Rokok yang kami hisap sudah habis. Sesuai dengan janji driver, kami melanjutkan perjalanan. Memang tidak terlalu jauh. Selama perjalanan, saya masih berbincang dengan driver, masih terkait dengan harga yang dipatoknya.

Dia sempat memohon untuk mengikhlaskan uang yang harus saya bayarkan. Pikir saya, dia memang sadar kalau harga yang diberikan memang di luar nalar. Ya, saya pastikan bahwa saya ikhlas. Mungkin dengan jalan itu dia mencari rejeki. Memang ini gambaran kerasnya Jakarta. Menghalalkan segala cara, termasuk membuat tipu daya.

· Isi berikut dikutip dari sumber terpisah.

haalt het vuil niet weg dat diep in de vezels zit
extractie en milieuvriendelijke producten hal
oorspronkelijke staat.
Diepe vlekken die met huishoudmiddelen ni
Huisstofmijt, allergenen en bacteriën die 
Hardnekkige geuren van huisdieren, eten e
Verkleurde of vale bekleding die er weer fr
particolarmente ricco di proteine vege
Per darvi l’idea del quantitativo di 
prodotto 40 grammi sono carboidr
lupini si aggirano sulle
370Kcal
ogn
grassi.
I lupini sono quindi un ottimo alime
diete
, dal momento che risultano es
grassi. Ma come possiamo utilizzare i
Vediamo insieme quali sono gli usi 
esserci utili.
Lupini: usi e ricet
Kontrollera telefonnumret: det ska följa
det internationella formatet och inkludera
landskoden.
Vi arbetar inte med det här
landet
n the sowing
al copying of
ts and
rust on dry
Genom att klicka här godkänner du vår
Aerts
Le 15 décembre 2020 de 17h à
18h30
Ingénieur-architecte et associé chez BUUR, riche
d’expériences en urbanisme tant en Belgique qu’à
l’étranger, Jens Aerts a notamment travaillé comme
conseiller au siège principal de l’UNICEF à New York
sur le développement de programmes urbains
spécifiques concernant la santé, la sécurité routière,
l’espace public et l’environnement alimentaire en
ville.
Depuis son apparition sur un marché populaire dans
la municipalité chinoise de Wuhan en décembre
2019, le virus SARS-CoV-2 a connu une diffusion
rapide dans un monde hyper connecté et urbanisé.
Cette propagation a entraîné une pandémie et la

Tibalah pada tujuan yang sudah ditentukan. Transaksi selesai. “Mas, boleh minta rokok lagi?” Kata sang driver. “Boleh, Pak. Ini buat Bapak semua,” saya berikan satu bungkus. Setelah itu saya berpamitan dengan mengatakan, “Semoga berkah ya, Pak. Selamat sampai tujuan. Jaga kesehatan,” kataku mendoakan. “Iya sama-sama, Mas,” jawab driver kemudian melanjutkan perjalanan.

Sembari melangkah menuju rumah, saya mencoba untuk bertanya dalam diri. Kenapa ya begitu mudahnya? Apakah saya dibohongi si bapak driver? Ataukah saya memang terlalu polos untuk berada di Jakarta sehingga mudah sekali memberikan uang yang diminta driver.

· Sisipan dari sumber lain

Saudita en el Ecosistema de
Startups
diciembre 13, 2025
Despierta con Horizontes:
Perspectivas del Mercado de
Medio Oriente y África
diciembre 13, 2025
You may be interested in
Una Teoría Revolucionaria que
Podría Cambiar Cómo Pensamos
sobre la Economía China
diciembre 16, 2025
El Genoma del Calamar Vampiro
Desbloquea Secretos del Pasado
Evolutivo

Sehari berselang memang masih saya pikirkan kejadian itu. Apa benar Jakarta itu keras? Atau saya yang terlalu polos. Ah, sudahlah. Driver juga sedang butuh uang banyak untuk biaya hidup. Apalagi BBM sedang naik dan ah sudahlah. Eh, tapi bagaimana dengan hidup saya selama di Jakarta? Terlalu polosnya mungkin saya sampai tidak memikirkan hal tersebut. Sampai memprioritaskan kepentingan orang daripada diri sendiri. Jakarta (mungkin) memang keras.